Italia
L’Italia non ha ancora risolto il problema della redistribuzione delle frequenze tv, come previsto dalla sentenza della Corte dei diritti dell’uomo di Strasburgo del 7 giugno 2012 sul caso dell’emittente Europa 7 di Francesco Di Stefano, che pur in possesso di regolare concessione non ha potuto trasmettere fra il 1999 e il 2009 perché non le è mai stata assegnata una frequenza nazionale. Il Consiglio d’Europa ha chiesto oggi al Governo italiano di presentare entro il primo settembre un piano o un resoconto su quanto realizzato in questo campo “per eseguire la sentenza”.
La saga di Europa 7 è iniziata nel luglio del 1999 quando, in base alla legge n.249 del 1997, ottenne la licenza per trasmettere attraverso tre frequenze per la copertura dell’80% del territorio nazionale. Tuttavia l’emittente ebbe l’effettiva possibilità di iniziare a trasmettere solo nel 2009 e su una sola frequenza.
Nel giugno del 2012, la Corte europea dei diritti umani ha dato ragione all’imprenditore e condannato l’Italia, per non aver concesso per 10 anni le frequenze all’emittente televisiva, riconoscendo a Di Stefano 10 milioni di euro per danni materiali e morali contro una richiesta di 2 miliardi di euro.
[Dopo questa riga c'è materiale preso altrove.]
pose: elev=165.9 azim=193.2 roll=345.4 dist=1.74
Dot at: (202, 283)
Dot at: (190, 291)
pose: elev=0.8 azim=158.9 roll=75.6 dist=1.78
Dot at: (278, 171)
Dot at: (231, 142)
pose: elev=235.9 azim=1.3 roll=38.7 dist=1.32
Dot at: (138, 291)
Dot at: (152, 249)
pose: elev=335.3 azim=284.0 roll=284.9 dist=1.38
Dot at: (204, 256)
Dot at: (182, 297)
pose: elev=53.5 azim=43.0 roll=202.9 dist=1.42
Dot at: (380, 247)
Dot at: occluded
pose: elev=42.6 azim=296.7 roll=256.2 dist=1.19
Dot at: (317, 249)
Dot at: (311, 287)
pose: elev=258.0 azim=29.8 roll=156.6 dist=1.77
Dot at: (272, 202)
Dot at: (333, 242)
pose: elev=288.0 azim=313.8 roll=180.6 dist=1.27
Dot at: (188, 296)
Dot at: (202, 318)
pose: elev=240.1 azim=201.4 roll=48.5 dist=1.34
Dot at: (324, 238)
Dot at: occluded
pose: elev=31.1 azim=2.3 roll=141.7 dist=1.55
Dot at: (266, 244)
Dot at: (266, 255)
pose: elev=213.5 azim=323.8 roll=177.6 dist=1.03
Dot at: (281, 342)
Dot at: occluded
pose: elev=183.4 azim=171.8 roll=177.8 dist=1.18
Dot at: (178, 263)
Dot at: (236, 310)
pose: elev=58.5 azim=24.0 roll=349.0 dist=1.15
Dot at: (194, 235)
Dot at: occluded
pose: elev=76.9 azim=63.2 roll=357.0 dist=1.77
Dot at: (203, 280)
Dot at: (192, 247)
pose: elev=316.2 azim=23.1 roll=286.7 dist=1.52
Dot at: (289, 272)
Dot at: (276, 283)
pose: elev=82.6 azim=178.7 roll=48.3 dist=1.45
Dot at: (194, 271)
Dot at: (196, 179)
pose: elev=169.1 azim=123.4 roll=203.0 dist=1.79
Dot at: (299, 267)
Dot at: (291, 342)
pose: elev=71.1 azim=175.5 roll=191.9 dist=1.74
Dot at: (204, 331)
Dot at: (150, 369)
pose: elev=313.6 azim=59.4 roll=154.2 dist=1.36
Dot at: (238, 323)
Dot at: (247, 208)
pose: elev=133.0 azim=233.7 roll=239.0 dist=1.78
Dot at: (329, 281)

I giudici europei hanno stabilito che nel negare le frequenze a Europa 7, le autorità italiane abbiano violato il diritto alla protezione della proprietà privata e quindi causato un danno economico all’emittente.
Nel condannare l’Italia, la Corte ha sottolineato come, avendo ottenuto la licenza, Europa 7, potesse “ragionevolmente aspettarsi” di poter trasmettere entro massimo due anni. Ma non ha potuto farlo perché le autorità hanno interferito con i suoi legittimi diritti con la continua introduzione di leggi che hanno via via esteso il periodo in cui le televisioni che già trasmettevano potevano mantenere la titolarità di più frequenze. (P.A.)